Foot Ulcer Debridement Sample Report

DATE OF OPERATION:  MM/DD/YYYY

PREOPERATIVE DIAGNOSIS:  Nonhealing diabetic foot ulcer on the left fifth metatarsal.

POSTOPERATIVE DIAGNOSIS:  Nonhealing diabetic foot ulcer on the left fifth metatarsal.

OPERATION PERFORMED:  Debridement of left foot ulcer with amputation of fifth metatarsal.

SURGEON:  John Doe, MD

ANESTHESIA:  General endotracheal anesthesia.

COMPLICATIONS:  None.

SPECIMENS REMOVED:  Left fifth metatarsal and necrotic skin and subcutaneous tissue.

INDICATIONS FOR OPERATION:  The patient has had a previous left fifth digit ray amputation. She presents with a chronic nonhealing ulcer to the lateral aspect of her left foot with exposed fifth metatarsal with documented osteomyelitis. The patient has a superficial heel ulcer as well as a small superficial ulcer of the metatarsal head of the left great toe. The patient has been on multiple antibiotics and has failed to heal these lesions. She has been taken to the operating room today for debridement and amputation of the fifth metatarsal.

DESCRIPTION OF OPERATION:  After informed consent was obtained and all risks and benefits had been discussed with the patient and the patient’s family, preoperative preparations were made, and the patient was brought to the operating room where she was placed supine on the operating table. General endotracheal anesthesia was administered per Anesthesia, and the patient was intubated without difficulty. The patient was given 1 gram of IV Ancef.

The left foot was circumferentially prepped from the knee down and then sterilely draped with sterile towels and sterile drapes in the usual surgical fashion. A time-out was then performed by the operative team confirming that the patient was present in the room for debridement of a left foot ulcer with fifth metatarsal amputation. A #10 blade was then used to make a circumferential incision around the foot ulcer to include a small rim of normal skin down to the bone of the fifth metatarsal. Bovie electrocautery was used to continue dissection through the subcutaneous tissue and underlying tendons down to the fifth metatarsal. The skin and soft tissue was then excised using Bovie electrocautery and passed off the table. Hemostasis was then obtained using Bovie electrocautery.

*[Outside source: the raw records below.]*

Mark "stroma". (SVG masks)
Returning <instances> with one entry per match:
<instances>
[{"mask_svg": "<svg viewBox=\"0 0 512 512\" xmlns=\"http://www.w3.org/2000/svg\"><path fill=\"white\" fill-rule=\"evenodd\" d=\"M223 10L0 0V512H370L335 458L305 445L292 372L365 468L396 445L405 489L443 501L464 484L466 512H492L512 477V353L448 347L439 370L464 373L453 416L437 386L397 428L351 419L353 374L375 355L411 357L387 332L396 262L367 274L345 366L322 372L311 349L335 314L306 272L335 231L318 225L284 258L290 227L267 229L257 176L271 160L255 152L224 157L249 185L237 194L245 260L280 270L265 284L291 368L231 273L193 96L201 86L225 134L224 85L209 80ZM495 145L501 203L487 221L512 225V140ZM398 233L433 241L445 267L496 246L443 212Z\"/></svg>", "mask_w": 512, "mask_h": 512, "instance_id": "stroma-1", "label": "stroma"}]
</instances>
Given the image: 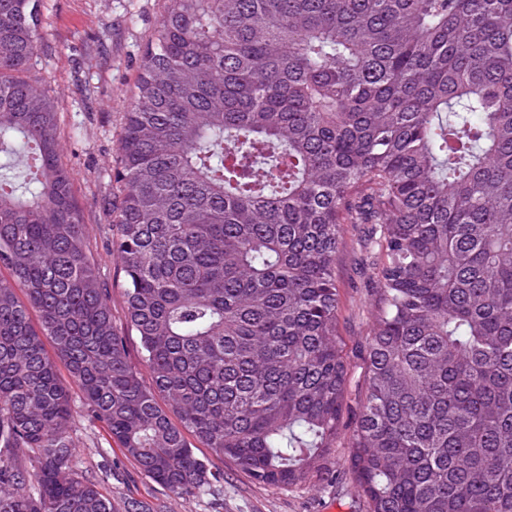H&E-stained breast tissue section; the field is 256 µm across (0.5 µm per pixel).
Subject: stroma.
Listing matches in <instances>:
<instances>
[{
    "instance_id": "obj_1",
    "label": "stroma",
    "mask_w": 512,
    "mask_h": 512,
    "mask_svg": "<svg viewBox=\"0 0 512 512\" xmlns=\"http://www.w3.org/2000/svg\"><path fill=\"white\" fill-rule=\"evenodd\" d=\"M167 0H40V37L46 50L34 74L45 81L58 110L59 161L72 175L75 202L86 224L101 282L111 296L112 320L123 333L142 382L150 375L129 332L123 302L124 276L112 257L103 202L112 190V169L126 104L148 40ZM361 228L345 225L347 245L336 258L338 328L349 364L347 406L340 434L326 460L329 480L313 475L293 486L258 483L210 449L198 448L216 481L209 491L184 499L145 476L110 437L103 423L72 391L75 465L94 481L117 512L138 501L147 512H368L349 467V438L365 379L362 348L372 320L370 271L358 241Z\"/></svg>"
}]
</instances>
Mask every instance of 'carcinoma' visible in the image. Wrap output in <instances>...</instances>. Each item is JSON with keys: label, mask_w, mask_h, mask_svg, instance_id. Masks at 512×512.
I'll list each match as a JSON object with an SVG mask.
<instances>
[{"label": "carcinoma", "mask_w": 512, "mask_h": 512, "mask_svg": "<svg viewBox=\"0 0 512 512\" xmlns=\"http://www.w3.org/2000/svg\"><path fill=\"white\" fill-rule=\"evenodd\" d=\"M169 2L108 207L147 387L31 74L39 0H0V512H114L73 476L57 358L176 495L212 484L189 435L258 483L320 472L346 224L374 274L350 442L369 512H512V0Z\"/></svg>", "instance_id": "cac0c4a2"}]
</instances>
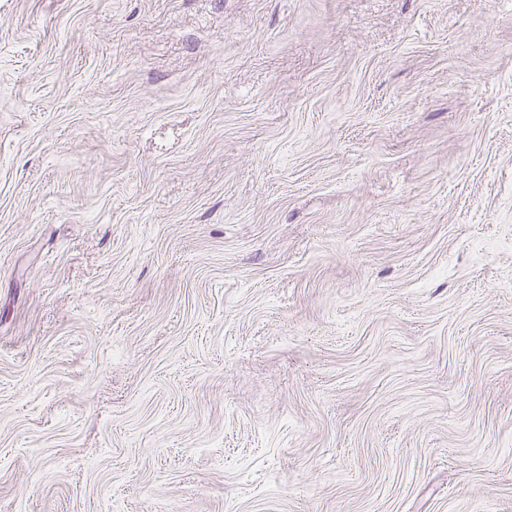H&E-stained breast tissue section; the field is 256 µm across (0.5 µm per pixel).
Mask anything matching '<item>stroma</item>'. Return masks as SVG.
I'll return each instance as SVG.
<instances>
[{
  "mask_svg": "<svg viewBox=\"0 0 512 512\" xmlns=\"http://www.w3.org/2000/svg\"><path fill=\"white\" fill-rule=\"evenodd\" d=\"M0 512H512V0H0Z\"/></svg>",
  "mask_w": 512,
  "mask_h": 512,
  "instance_id": "1",
  "label": "stroma"
}]
</instances>
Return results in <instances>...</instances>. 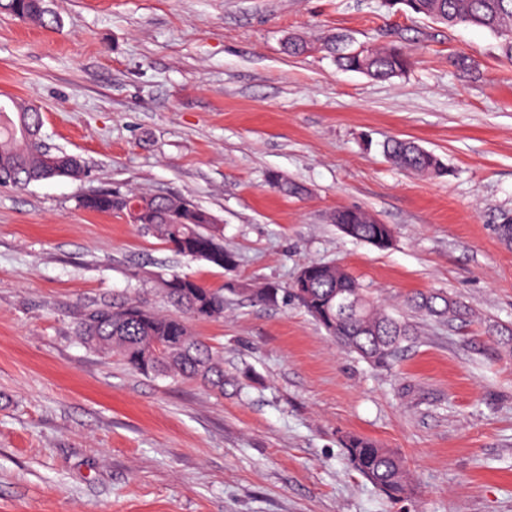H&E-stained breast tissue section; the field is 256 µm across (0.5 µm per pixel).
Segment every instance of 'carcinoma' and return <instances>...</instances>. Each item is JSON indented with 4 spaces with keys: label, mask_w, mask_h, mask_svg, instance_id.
<instances>
[{
    "label": "carcinoma",
    "mask_w": 512,
    "mask_h": 512,
    "mask_svg": "<svg viewBox=\"0 0 512 512\" xmlns=\"http://www.w3.org/2000/svg\"><path fill=\"white\" fill-rule=\"evenodd\" d=\"M384 5H400L409 14L450 27L486 29L501 38L505 54L512 55V0H385ZM0 10L22 21L58 24L46 0H0ZM337 62L347 71L389 79L407 71L412 55L407 48L393 44L383 49L367 47L358 54L342 53ZM42 126V113L34 105L16 100L9 108L0 105V186L25 188L54 178L81 181L88 177L76 156L42 149ZM382 148L385 156L404 169L435 177L446 173L440 156L413 141L389 139ZM268 184L286 196L303 192L300 185L279 174L270 175ZM80 206L89 212L125 215L134 207L135 224L174 253L226 271L238 265L236 254L224 248V236L214 216L180 196L93 192L81 198ZM333 221L345 235L379 248L385 247L382 240L392 237L389 225L375 222L362 209H338ZM157 283L173 312L156 311L137 299L119 305L100 303L78 322L81 343L103 354L116 353L143 374L193 381L222 394L228 383L224 351L194 335L188 320L223 317L231 295H247L251 302L265 305L289 297L342 347L382 369L394 363L402 342L411 335L410 325L387 314L347 270L324 262L306 264L303 276L285 288L269 283L253 288L235 283L213 288L177 273L159 275ZM338 291L346 295L348 307L344 309L336 305ZM407 305L428 316L467 315L466 308L440 292L417 293L407 299ZM344 448L353 468L365 479L385 486L386 495L393 500L405 497L409 481L404 462L394 451L358 435L347 436Z\"/></svg>",
    "instance_id": "obj_1"
}]
</instances>
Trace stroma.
<instances>
[{
  "instance_id": "35a3bbf8",
  "label": "stroma",
  "mask_w": 512,
  "mask_h": 512,
  "mask_svg": "<svg viewBox=\"0 0 512 512\" xmlns=\"http://www.w3.org/2000/svg\"><path fill=\"white\" fill-rule=\"evenodd\" d=\"M58 25L0 12V99L37 106L41 139L88 177L0 188V512H512V60L491 32L382 0H48ZM311 40L289 56L288 38ZM410 47L404 75L339 68L323 48ZM472 59L471 70L454 60ZM411 139L448 172L393 165ZM277 173L303 185L286 197ZM91 191L183 197L209 211L234 272L176 255ZM339 208L390 225L380 249ZM344 267L418 328L390 369L342 349L296 302L238 296L190 329L230 384L147 376L80 343L100 301L171 306L155 272L287 286ZM440 291L464 319L405 304ZM358 434L412 479L388 499L343 449ZM333 221L346 236L379 248L390 244H383V239H392L391 227L376 223L374 217L362 209H337L333 214Z\"/></svg>"
}]
</instances>
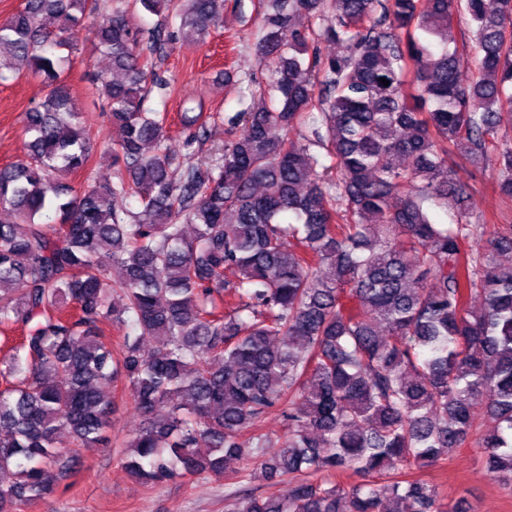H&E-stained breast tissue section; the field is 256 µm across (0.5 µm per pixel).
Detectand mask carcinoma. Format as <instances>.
<instances>
[{
	"label": "carcinoma",
	"instance_id": "cac0c4a2",
	"mask_svg": "<svg viewBox=\"0 0 512 512\" xmlns=\"http://www.w3.org/2000/svg\"><path fill=\"white\" fill-rule=\"evenodd\" d=\"M218 2L107 0L94 35L112 67L93 88L122 130L107 174L64 79L98 0H23L0 24V82L17 59L45 88L27 159L0 167V326L26 327L0 359V473L17 476L0 512L54 493L64 454L75 467L93 445L121 449L150 486L230 473L227 512H448L438 484L404 471L463 447L477 407L484 461L512 483V277L495 260L512 225L474 252L484 228L465 205L469 167L490 157L512 197V0H265L255 56L272 104L229 118L217 156L192 164L201 114L181 113L176 150L146 102L156 88L166 103L157 61L222 23ZM140 9L158 17L146 30L130 26ZM462 14L467 84L448 50ZM77 172L79 193L64 182ZM450 197L453 222L438 224ZM109 321L125 329L115 348ZM105 383L139 417L121 438ZM346 472L358 481L333 480Z\"/></svg>",
	"mask_w": 512,
	"mask_h": 512
}]
</instances>
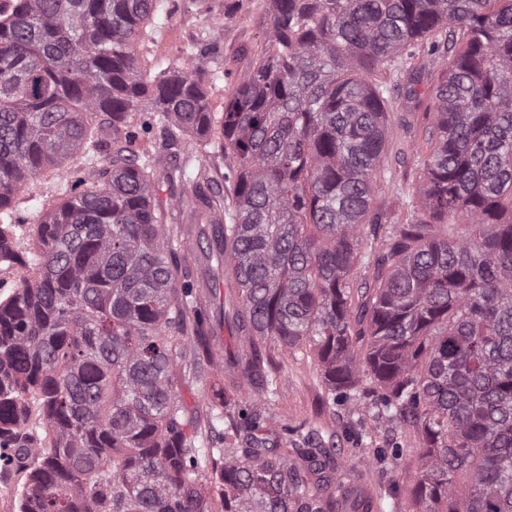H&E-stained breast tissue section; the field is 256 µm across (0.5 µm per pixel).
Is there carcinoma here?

Bone cutter was then used to transect the proximal and distal ends of the fifth metatarsal, and the fifth metatarsal was amputated at the cuneiform articulation and passed off the table. Rongeurs were then used to remove the remaining bone fragments. After the dissection was completed, the cuboid bone along with the lateral portion of the third cuneiform was exposed. The remaining distal aspect of the fifth metatarsal was removed using the rongeurs. Good hemostasis was obtained using Bovie electrocautery. All necrotic subcutaneous tissue, fat, muscle and tendon were debrided.

The wound was then pulsavac’d using 3 liters of normal saline mixed with bacitracin. The wound was then inspected. The wound was very clean. Hemostasis was once again obtained using Bovie electrocautery. The wound was then packed using a wet Kerlix covered with dry gauze and wrapped with Kerlix and secured in place using an Ace wrap. The patient tolerated the procedure well and without difficulties. The patient was extubated in the operating room in good condition and transferred to the PACU. There were no complications. The patient received 250 mL of crystalloid in the operating room. Estimated blood loss was less than 50 mL.